▸ **Work required**
Pull out all lines from the listing below in which the word "Rendered" appears.

▸ **Material for this exercise**
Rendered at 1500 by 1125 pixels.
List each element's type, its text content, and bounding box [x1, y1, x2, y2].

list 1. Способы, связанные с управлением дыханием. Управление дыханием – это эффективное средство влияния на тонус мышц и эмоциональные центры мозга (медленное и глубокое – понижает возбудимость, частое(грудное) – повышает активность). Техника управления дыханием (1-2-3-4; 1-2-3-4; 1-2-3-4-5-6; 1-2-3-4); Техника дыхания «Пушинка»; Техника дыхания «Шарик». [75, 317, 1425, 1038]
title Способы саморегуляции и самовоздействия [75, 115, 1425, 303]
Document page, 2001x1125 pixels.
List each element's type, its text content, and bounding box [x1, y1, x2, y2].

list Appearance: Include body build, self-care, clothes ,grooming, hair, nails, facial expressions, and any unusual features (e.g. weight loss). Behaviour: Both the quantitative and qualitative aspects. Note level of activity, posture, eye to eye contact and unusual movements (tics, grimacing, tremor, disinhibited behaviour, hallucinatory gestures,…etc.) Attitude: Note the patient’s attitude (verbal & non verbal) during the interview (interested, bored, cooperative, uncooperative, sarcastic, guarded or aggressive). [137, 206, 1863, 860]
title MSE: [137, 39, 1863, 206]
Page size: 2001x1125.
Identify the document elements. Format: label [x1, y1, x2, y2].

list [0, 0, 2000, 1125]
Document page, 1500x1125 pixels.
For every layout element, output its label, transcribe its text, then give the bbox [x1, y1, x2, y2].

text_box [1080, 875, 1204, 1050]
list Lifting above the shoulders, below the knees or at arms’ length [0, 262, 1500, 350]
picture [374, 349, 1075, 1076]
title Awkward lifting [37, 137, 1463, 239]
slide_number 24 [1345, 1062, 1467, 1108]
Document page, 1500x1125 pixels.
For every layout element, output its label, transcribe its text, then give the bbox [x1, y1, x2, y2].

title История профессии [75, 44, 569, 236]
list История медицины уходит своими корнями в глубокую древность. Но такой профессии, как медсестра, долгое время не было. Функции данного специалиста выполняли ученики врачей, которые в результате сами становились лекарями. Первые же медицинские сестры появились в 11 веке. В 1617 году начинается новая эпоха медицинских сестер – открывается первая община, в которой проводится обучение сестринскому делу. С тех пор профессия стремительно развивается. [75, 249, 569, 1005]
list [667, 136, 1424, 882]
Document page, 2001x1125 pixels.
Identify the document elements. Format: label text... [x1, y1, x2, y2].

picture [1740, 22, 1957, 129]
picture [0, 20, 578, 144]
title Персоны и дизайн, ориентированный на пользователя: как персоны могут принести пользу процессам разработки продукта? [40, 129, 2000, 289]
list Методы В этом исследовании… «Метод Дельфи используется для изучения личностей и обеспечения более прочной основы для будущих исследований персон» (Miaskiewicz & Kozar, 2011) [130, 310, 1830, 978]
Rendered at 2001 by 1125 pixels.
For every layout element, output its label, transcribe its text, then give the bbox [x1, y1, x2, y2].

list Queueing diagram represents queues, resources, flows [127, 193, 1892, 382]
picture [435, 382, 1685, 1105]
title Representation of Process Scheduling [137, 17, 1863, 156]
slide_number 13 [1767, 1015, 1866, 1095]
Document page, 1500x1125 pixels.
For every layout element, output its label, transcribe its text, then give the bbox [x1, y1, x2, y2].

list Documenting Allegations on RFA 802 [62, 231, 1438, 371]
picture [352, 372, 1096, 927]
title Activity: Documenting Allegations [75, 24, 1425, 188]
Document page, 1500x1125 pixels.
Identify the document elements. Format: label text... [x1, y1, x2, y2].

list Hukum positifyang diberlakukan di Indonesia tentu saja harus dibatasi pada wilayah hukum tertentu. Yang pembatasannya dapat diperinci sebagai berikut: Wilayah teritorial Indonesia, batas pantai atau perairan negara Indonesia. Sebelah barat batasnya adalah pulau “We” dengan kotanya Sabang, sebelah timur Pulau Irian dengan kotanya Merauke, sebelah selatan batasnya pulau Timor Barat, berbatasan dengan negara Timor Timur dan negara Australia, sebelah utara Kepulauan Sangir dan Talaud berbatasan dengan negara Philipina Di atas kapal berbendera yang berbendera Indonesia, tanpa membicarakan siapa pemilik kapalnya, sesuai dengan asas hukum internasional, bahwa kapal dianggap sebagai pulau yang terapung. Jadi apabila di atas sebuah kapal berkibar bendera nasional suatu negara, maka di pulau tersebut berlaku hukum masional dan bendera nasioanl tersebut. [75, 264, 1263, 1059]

▸ **Result below**
Rendered at 1500 by 1125 pixels.
Rendered at 2001 by 1125 pixels.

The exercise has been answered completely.